- PROBLEM TO SOLVE
Read the data line by line and say how many lines contain the string "Understanding", giving the number alone.

- EXTRACTED ENTRIES
+ + + + +

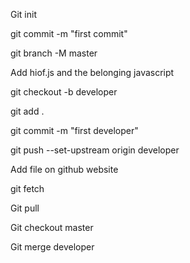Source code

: Git init  

git commit -m "first commit" 

git branch -M master 

Add hiof.js and the belonging javascript 

git checkout -b developer 

git add . 

git commit -m "first developer"  

git push --set-upstream origin developer 

Add file on github website 

git fetch 

Git pull 

Git checkout master 

Git merge developer 
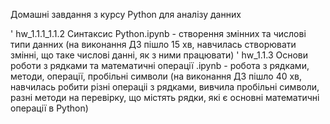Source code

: Домашні завдання з курсу Python для аналізу данних

' hw_1.1.1_1.1.2 Синтаксис Python.ipynb - створення змінних та числові типи данних (на виконання ДЗ пішло 15 хв, навчилась створювати змінні, що таке числові данні, як з ними працювати)
' hw_1.1.3 Основи роботи з рядками та математичні операції .ipynb - робота з рядками, методи, операції, пробільні символи (на виконання ДЗ пішло 40 хв, навчилась робити різні операціі з рядками, вивчила пробільні символи, разні методи на перевірку, що містять рядки, які є основні математичні операції в Python)
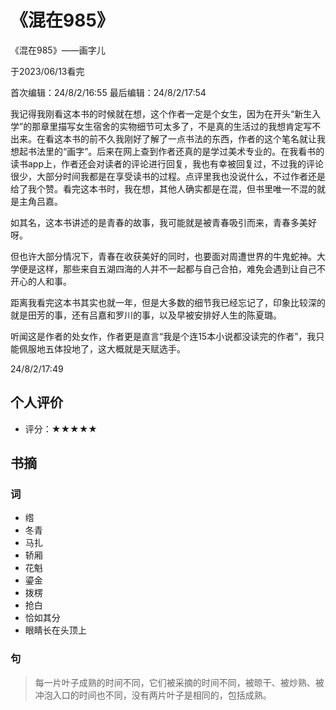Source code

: # 《混在985》
《混在985》——画字儿

于2023/06/13看完

首次编辑：24/8/2/16:55
最后编辑：24/8/2/17:54

我记得我刚看这本书的时候就在想，这个作者一定是个女生，因为在开头“新生入学”的那章里描写女生宿舍的实物细节可太多了，不是真的生活过的我想肯定写不出来。在看这本书的前不久我刚好了解了一点书法的东西，作者的这个笔名就让我想起书法里的“画字”。后来在网上查到作者还真的是学过美术专业的。在我看书的读书app上，作者还会对读者的评论进行回复，我也有幸被回复过，不过我的评论很少，大部分时间我都是在享受读书的过程。点评里我也没说什么，不过作者还是给了我个赞。看完这本书时，我在想，其他人确实都是在混，但书里唯一不混的就是主角吕嘉。

如其名，这本书讲述的是青春的故事，我可能就是被青春吸引而来，青春多美好呀。

但也许大部分情况下，青春在收获美好的同时，也要面对周遭世界的牛鬼蛇神。大学便是这样，那些来自五湖四海的人并不一起都与自己合拍，难免会遇到让自己不开心的人和事。

距离我看完这本书其实也就一年，但是大多数的细节我已经忘记了，印象比较深的就是田芳的事，还有吕嘉和罗川的事，以及早被安排好人生的陈夏璐。

听闻这是作者的处女作，作者更是直言“我是个连15本小说都没读完的作者”，我只能佩服地五体投地了，这大概就是天赋选手。

24/8/2/17:49

## 个人评价
- 评分：★★★★★

## 书摘
### 词
- 绺
- 冬青
- 马扎
- 轿厢
- 花魁
- 鎏金
- 拨楞
- 抢白
- 恰如其分
- 眼睛长在头顶上

### 句
> 每一片叶子成熟的时间不同，它们被采摘的时间不同，被晾干、被炒熟、被冲泡入口的时间也不同，没有两片叶子是相同的，包括成熟。
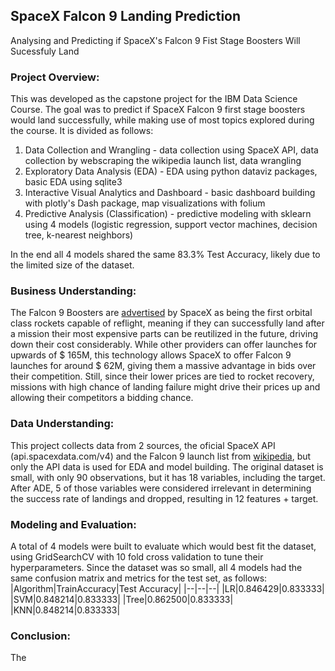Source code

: ## SpaceX Falcon 9 Landing Prediction
Analysing and Predicting if SpaceX's Falcon 9 Fist Stage Boosters Will Sucessfuly Land


### Project Overview:

This was developed as the capstone project for the IBM Data Science Course. The goal was to predict if SpaceX Falcon 9 first stage boosters would land successfully, while making use of most topics explored during the course. 
It is divided as follows:
1. Data Collection and Wrangling - data collection using SpaceX API, data collection by webscraping the wikipedia launch list, data wrangling
2. Exploratory Data Analysis (EDA) - EDA using python dataviz packages, basic EDA using sqlite3
3. Interactive Visual Analytics and Dashboard - basic dashboard building with plotly's Dash package, map visualizations with folium
4. Predictive Analysis (Classification) - predictive modeling with sklearn using 4 models (logistic regression, support vector machines, decision tree, k-nearest neighbors)

In the end all 4 models shared the same 83.3% Test Accuracy, likely due to the limited size of the dataset.

### Business Understanding:

The Falcon 9 Boosters are [advertised](https://www.spacex.com/vehicles/falcon-9/) by SpaceX as being the first orbital class rockets capable of reflight, meaning if they can successfully land after a mission their most expensive parts can be reutilized in the future, driving down their cost considerably. While other providers can offer launches for upwards of $ 165M, this technology allows SpaceX to offer Falcon 9 launches for around $ 62M, giving them a massive advantage in bids over their competition. Still, since their lower prices are tied to rocket recovery, missions with high chance of landing failure might drive their prices up and allowing their competitors a bidding chance.

### Data Understanding:

This project collects data from 2 sources, the oficial SpaceX API (api.spacexdata.com/v4) and the Falcon 9 launch list from [wikipedia](https://en.wikipedia.org/wiki/List_of_Falcon_9_and_Falcon_Heavy_launches), but only the API data is used for EDA and model building. The original dataset is small, with only 90 observations, but it has 18 variables, including the target. After ADE, 5 of those variables were considered irrelevant in determining the success rate of landings and dropped, resulting in 12 features + target.

### Modeling and Evaluation:

A total of 4 models were built to evaluate which would best fit the dataset, using GridSearchCV with 10 fold cross validation to tune their hyperparameters. 
Since the dataset was so small, all 4 models had the same confusion matrix and metrics for the test set, as follows:
|Algorithm|TrainAccuracy|Test Accuracy|
|--|--|--|
|LR|0.846429|0.833333|
|SVM|0.848214|0.833333|
|Tree|0.862500|0.833333|
|KNN|0.848214|0.833333|

### Conclusion:

The 

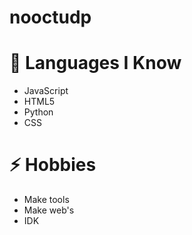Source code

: # nooctudp

# 🥤 Languages I Know

- JavaScript
- HTML5
- Python
- CSS

# ⚡ Hobbies

- Make tools
- Make web's
- IDK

+ + + + +

- RESPONSE TO THE EXERCISE
2